Perhaps it's the glare of exposed light bulbs that captures your attention.

Or something seems just, sort of, off center.

How do you judge where to position these special, decorative lighting fixtures?

A few rules of thumb exist on this issue. Some say they should be five feet above the floor (60 inches) and eight to 10 feet apart.

Others recommend higher placement: between 66 and 72 inches above the floor level.

In rooms with vaulted ceilings, sconces can be placed even higher for dramatic effect. Take the following factors into consideration as you decide where to position your wall sconces:

1) The height of the people who live in your home, and the height of people who might visit.

You don't want the bulb in a sconce to be shooting bright light directly into a guest's face when he or she walks by. So you will want to aim high with the light, or provide a diffuser on the top of the sconce to prevent glare from hitting the eyes of tall people in your home.

2) The height and placement of other points of interest in the room

What else is on the walls of the room? A painting? Photographs? Bookshelves? Plaques or certificates? The sconces should highlight and complement - but not overpower - these points of interest.
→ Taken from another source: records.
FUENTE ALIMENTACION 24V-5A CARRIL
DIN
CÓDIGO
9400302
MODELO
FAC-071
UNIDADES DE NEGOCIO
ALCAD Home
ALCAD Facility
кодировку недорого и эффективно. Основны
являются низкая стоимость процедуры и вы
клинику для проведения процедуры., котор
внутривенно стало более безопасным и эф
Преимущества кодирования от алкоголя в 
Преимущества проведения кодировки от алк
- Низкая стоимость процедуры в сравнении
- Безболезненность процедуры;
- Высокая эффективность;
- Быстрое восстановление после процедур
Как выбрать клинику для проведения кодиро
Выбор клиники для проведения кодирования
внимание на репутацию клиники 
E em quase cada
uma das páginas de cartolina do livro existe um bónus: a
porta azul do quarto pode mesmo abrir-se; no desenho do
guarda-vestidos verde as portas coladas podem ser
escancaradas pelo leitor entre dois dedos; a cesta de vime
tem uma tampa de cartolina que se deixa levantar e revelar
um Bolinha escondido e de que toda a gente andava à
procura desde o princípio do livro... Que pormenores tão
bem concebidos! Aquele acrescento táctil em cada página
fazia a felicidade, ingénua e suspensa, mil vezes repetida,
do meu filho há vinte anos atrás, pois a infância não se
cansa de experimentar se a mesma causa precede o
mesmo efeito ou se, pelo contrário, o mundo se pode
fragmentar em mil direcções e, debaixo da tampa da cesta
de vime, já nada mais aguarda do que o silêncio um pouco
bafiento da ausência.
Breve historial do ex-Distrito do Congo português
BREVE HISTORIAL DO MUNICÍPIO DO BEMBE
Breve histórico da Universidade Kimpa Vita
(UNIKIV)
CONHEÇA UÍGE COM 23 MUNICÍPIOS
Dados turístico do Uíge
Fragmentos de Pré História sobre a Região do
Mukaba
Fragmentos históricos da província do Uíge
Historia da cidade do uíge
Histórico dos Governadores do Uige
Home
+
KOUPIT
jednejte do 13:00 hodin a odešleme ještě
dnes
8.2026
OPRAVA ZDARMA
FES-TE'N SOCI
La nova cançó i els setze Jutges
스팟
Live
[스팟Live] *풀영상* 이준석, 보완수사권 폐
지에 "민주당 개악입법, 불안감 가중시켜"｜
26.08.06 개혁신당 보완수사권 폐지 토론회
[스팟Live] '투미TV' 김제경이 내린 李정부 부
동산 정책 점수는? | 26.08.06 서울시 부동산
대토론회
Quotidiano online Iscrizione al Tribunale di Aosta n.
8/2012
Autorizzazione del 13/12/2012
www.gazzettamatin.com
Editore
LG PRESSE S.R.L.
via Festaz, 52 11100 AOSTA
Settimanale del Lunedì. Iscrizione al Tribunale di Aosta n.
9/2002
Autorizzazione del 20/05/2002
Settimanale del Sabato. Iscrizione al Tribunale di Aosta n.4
3) If in a hallway, sconces should be balanced

They should be placed on either side of the hallway, staggered so that halfway between two sconces on one side (spaced approximately 8 to 10 feet apart) is a sconce on the opposite side.

4) Sconces and furniture around them should be placed to avoid glare.

Placing a favorite reading chair in the wrong spot can shed the wrong kind of light on a reader. Likewise, a quiet conversation spot needs the soothing backdrop of an unobtrusive sconce - not the direct light from its bulb.

To test sconce placement, you might consider having people hold flashlights against the wall in different positions you are considering, to see how your placement ideas work out.

5) What will the sconce look like when you are standing up? Sitting down?

Substitute a silhouetted cutout in the shape of your sconce for the sconce itself, and test placement from sitting and standing positions around the room.

A little trial and error before putting up the sconce will make your ultimate sconce placement a light you're happy to live with.